┌─ Available data

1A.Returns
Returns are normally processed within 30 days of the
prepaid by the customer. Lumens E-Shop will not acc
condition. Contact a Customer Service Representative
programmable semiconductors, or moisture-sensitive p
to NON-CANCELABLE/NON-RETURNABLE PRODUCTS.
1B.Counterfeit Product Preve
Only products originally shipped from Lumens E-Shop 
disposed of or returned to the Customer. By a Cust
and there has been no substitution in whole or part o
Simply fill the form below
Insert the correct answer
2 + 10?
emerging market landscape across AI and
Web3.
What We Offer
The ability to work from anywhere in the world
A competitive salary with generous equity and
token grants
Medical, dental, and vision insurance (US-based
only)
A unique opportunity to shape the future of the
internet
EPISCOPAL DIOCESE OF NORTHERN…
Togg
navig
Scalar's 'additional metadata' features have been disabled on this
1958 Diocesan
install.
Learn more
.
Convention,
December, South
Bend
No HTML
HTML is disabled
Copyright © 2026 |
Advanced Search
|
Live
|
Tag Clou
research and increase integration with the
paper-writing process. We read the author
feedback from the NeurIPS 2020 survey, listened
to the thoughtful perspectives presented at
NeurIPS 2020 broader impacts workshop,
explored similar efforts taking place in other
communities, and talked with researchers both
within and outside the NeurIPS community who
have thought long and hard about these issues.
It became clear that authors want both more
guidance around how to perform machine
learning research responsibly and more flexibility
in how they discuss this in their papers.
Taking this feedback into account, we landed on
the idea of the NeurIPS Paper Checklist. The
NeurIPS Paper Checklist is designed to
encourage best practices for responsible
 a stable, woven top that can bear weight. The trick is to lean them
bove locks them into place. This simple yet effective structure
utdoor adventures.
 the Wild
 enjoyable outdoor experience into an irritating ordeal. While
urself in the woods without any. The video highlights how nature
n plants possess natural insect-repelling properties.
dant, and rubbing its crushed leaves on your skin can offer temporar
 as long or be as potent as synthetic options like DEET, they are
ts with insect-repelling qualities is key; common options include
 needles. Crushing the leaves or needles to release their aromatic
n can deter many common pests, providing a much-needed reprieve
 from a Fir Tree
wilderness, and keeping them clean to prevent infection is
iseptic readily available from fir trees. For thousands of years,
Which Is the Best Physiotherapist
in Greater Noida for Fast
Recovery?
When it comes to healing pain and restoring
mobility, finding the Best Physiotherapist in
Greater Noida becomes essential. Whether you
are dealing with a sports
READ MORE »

└─

• **How to complete this task**: Reproduce the data above with every instance of "NeurIPS" replaced by "ICML", leaving everything else unchanged.

• **Response for this exercise**:
1A.Returns
Returns are normally processed within 30 days of the
prepaid by the customer. Lumens E-Shop will not acc
condition. Contact a Customer Service Representative
programmable semiconductors, or moisture-sensitive p
to NON-CANCELABLE/NON-RETURNABLE PRODUCTS.
1B.Counterfeit Product Preve
Only products originally shipped from Lumens E-Shop 
disposed of or returned to the Customer. By a Cust
and there has been no substitution in whole or part o
Simply fill the form below
Insert the correct answer
2 + 10?
emerging market landscape across AI and
Web3.
What We Offer
The ability to work from anywhere in the world
A competitive salary with generous equity and
token grants
Medical, dental, and vision insurance (US-based
only)
A unique opportunity to shape the future of the
internet
EPISCOPAL DIOCESE OF NORTHERN…
Togg
navig
Scalar's 'additional metadata' features have been disabled on this
1958 Diocesan
install.
Learn more
.
Convention,
December, South
Bend
No HTML
HTML is disabled
Copyright © 2026 |
Advanced Search
|
Live
|
Tag Clou
research and increase integration with the
paper-writing process. We read the author
feedback from the ICML 2020 survey, listened
to the thoughtful perspectives presented at
ICML 2020 broader impacts workshop,
explored similar efforts taking place in other
communities, and talked with researchers both
within and outside the ICML community who
have thought long and hard about these issues.
It became clear that authors want both more
guidance around how to perform machine
learning research responsibly and more flexibility
in how they discuss this in their papers.
Taking this feedback into account, we landed on
the idea of the ICML Paper Checklist. The
ICML Paper Checklist is designed to
encourage best practices for responsible
 a stable, woven top that can bear weight. The trick is to lean them
bove locks them into place. This simple yet effective structure
utdoor adventures.
 the Wild
 enjoyable outdoor experience into an irritating ordeal. While
urself in the woods without any. The video highlights how nature
n plants possess natural insect-repelling properties.
dant, and rubbing its crushed leaves on your skin can offer temporar
 as long or be as potent as synthetic options like DEET, they are
ts with insect-repelling qualities is key; common options include
 needles. Crushing the leaves or needles to release their aromatic
n can deter many common pests, providing a much-needed reprieve
 from a Fir Tree
wilderness, and keeping them clean to prevent infection is
iseptic readily available from fir trees. For thousands of years,
Which Is the Best Physiotherapist
in Greater Noida for Fast
Recovery?
When it comes to healing pain and restoring
mobility, finding the Best Physiotherapist in
Greater Noida becomes essential. Whether you
are dealing with a sports
READ MORE »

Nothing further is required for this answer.